» **Task description**
Look through the listing and report every line that has "lines" in it.

Start of Task data

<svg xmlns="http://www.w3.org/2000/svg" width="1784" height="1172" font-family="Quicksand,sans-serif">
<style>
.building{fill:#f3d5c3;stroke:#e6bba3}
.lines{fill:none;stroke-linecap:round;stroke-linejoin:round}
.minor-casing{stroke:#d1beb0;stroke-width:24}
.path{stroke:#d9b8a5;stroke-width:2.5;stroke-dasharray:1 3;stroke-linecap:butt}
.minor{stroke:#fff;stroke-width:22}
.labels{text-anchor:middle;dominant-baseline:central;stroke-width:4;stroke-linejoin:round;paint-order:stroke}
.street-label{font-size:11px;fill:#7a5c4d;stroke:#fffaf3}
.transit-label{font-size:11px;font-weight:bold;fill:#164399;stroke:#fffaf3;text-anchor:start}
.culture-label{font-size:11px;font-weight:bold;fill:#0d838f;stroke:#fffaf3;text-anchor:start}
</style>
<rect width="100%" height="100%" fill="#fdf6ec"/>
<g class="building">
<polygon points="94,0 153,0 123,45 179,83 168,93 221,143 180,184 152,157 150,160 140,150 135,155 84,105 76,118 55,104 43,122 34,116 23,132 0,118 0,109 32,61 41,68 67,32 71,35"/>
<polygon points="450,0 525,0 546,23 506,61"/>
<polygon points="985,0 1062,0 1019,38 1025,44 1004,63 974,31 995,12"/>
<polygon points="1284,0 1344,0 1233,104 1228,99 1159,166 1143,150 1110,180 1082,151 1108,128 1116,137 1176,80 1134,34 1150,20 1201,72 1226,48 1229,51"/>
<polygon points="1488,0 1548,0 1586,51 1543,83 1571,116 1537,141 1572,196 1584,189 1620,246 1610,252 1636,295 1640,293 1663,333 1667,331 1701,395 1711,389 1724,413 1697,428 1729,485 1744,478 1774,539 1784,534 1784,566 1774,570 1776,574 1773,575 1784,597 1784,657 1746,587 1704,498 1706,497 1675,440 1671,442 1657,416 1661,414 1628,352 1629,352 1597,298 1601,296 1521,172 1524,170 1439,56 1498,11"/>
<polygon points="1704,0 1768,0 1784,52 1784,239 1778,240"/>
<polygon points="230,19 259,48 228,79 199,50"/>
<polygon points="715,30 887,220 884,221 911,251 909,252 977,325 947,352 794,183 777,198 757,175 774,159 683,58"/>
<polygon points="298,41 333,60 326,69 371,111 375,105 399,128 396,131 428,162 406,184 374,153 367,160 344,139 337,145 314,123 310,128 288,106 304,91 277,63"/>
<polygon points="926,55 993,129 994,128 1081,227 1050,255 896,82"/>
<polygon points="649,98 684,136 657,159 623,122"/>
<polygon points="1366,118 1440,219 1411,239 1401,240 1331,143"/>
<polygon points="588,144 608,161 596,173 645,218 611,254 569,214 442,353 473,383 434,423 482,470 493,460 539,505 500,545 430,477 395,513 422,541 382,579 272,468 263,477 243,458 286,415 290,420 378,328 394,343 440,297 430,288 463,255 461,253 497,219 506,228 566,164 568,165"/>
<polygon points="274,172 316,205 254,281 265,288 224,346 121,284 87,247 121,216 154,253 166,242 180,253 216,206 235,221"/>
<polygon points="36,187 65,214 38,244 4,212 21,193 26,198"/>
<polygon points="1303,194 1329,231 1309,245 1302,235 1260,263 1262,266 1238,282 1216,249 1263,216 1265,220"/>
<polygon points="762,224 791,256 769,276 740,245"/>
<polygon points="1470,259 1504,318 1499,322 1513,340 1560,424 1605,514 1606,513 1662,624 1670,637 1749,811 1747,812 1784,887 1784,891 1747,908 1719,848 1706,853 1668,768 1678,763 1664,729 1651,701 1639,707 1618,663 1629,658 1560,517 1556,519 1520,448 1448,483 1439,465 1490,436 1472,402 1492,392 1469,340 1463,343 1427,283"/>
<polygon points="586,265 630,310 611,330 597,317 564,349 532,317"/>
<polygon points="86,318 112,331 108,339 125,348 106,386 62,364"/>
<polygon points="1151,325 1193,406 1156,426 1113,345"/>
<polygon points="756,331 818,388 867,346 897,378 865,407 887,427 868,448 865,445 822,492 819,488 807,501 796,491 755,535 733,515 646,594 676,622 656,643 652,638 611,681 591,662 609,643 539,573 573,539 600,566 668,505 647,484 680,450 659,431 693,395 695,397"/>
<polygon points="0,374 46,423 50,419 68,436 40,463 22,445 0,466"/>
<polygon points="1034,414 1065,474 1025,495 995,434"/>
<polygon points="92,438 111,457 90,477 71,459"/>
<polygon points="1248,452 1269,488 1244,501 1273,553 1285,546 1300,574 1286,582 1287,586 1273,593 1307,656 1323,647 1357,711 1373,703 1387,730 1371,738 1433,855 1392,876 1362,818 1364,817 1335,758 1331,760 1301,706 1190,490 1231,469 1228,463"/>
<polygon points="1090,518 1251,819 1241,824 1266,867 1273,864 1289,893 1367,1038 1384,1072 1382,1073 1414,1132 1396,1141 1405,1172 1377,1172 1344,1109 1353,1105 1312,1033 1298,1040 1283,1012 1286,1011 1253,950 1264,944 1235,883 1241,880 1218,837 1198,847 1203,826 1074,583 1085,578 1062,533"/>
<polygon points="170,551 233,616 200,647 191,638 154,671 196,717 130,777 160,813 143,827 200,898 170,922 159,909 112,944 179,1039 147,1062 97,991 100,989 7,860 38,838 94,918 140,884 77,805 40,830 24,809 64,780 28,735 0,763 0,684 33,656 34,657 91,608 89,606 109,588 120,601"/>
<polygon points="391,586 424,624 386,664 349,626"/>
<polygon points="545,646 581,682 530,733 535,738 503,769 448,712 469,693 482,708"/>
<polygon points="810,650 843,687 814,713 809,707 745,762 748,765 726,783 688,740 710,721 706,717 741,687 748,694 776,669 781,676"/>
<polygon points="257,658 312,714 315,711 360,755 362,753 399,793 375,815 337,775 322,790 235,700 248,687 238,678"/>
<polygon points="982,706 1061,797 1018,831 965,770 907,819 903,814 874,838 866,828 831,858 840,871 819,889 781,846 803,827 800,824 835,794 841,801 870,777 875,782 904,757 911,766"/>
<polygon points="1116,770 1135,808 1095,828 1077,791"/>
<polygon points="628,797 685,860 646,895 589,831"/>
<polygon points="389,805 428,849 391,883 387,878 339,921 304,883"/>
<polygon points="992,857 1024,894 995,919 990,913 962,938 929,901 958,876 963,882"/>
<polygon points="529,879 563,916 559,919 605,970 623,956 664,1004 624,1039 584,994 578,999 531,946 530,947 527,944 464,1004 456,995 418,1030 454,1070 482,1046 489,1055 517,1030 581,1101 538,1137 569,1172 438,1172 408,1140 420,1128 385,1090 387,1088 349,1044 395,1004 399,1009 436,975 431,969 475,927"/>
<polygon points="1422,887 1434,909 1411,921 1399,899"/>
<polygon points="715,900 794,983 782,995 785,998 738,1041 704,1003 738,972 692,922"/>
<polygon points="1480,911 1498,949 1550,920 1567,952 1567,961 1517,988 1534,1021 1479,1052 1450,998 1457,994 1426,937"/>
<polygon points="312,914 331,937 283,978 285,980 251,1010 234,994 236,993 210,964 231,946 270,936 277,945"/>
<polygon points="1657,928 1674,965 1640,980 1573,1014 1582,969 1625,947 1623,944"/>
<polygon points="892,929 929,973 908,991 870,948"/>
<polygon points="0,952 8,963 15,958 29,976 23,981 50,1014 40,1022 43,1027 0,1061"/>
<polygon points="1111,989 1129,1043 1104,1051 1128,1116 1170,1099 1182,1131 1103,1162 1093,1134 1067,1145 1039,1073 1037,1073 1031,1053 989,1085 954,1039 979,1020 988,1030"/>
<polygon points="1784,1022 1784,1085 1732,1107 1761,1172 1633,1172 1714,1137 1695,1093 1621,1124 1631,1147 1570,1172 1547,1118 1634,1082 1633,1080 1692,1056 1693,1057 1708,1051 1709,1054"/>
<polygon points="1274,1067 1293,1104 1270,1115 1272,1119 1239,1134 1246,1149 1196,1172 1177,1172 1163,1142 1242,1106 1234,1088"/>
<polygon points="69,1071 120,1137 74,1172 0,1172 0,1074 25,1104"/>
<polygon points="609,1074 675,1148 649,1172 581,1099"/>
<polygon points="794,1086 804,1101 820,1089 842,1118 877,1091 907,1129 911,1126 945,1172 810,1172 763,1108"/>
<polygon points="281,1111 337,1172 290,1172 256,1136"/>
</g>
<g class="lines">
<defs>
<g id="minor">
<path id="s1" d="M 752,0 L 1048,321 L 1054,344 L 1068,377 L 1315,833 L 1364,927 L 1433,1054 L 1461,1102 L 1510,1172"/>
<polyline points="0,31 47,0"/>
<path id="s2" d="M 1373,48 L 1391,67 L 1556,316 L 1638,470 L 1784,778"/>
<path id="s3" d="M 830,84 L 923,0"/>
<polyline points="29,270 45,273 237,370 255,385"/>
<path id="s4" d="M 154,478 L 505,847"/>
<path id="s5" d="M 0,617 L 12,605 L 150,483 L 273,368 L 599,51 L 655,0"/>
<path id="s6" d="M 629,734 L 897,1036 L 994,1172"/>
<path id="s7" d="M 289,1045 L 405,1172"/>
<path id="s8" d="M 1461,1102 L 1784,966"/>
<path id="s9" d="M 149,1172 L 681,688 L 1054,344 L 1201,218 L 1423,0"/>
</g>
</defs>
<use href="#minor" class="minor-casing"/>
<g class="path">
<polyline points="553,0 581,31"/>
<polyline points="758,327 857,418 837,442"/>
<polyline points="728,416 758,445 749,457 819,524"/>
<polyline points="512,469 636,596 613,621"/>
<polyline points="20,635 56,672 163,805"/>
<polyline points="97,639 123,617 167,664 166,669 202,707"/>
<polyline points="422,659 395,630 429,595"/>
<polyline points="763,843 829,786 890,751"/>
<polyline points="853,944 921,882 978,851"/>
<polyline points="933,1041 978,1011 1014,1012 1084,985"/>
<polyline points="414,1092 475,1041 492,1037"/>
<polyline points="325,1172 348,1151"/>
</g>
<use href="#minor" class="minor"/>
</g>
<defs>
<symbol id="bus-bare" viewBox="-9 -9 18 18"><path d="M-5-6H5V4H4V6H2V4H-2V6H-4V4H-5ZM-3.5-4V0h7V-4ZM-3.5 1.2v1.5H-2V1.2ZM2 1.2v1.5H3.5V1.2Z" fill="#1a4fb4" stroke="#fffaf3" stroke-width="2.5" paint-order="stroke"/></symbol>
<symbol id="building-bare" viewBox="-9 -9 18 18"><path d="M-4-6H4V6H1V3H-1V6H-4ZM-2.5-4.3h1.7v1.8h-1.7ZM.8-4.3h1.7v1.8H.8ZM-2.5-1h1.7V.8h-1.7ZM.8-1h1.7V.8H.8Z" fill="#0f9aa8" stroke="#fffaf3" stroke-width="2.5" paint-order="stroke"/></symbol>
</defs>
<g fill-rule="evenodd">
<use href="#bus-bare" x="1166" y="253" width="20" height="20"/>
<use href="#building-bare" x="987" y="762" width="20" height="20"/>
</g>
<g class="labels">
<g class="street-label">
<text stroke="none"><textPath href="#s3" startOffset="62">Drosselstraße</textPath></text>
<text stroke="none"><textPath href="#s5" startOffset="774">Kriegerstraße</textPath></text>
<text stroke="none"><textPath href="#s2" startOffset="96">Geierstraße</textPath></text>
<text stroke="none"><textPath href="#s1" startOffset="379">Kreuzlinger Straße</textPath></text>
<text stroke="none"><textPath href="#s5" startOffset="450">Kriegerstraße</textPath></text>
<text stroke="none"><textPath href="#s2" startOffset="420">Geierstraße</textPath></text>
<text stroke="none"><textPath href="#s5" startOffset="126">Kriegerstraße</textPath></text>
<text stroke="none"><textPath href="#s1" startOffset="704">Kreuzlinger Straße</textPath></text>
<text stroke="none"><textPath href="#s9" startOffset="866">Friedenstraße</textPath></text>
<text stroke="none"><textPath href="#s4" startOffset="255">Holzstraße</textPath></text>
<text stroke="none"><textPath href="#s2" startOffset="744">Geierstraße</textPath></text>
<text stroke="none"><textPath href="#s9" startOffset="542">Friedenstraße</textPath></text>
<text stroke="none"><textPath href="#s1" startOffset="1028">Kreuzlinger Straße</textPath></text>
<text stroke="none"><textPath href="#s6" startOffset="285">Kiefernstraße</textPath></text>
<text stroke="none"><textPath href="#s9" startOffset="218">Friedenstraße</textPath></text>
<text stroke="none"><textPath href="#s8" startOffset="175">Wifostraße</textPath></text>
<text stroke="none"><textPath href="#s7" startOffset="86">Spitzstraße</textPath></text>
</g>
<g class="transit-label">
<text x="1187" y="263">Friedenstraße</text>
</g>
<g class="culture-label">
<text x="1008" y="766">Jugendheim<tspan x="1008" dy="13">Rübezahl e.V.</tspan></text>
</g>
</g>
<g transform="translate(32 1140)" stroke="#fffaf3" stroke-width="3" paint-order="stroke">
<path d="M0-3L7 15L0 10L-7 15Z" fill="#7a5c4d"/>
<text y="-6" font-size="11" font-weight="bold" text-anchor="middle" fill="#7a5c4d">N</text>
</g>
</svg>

End of Task data

» **Output for this exercise**
.lines{fill:none;stroke-linecap:round;stroke-linejoin:round}
<g class="lines">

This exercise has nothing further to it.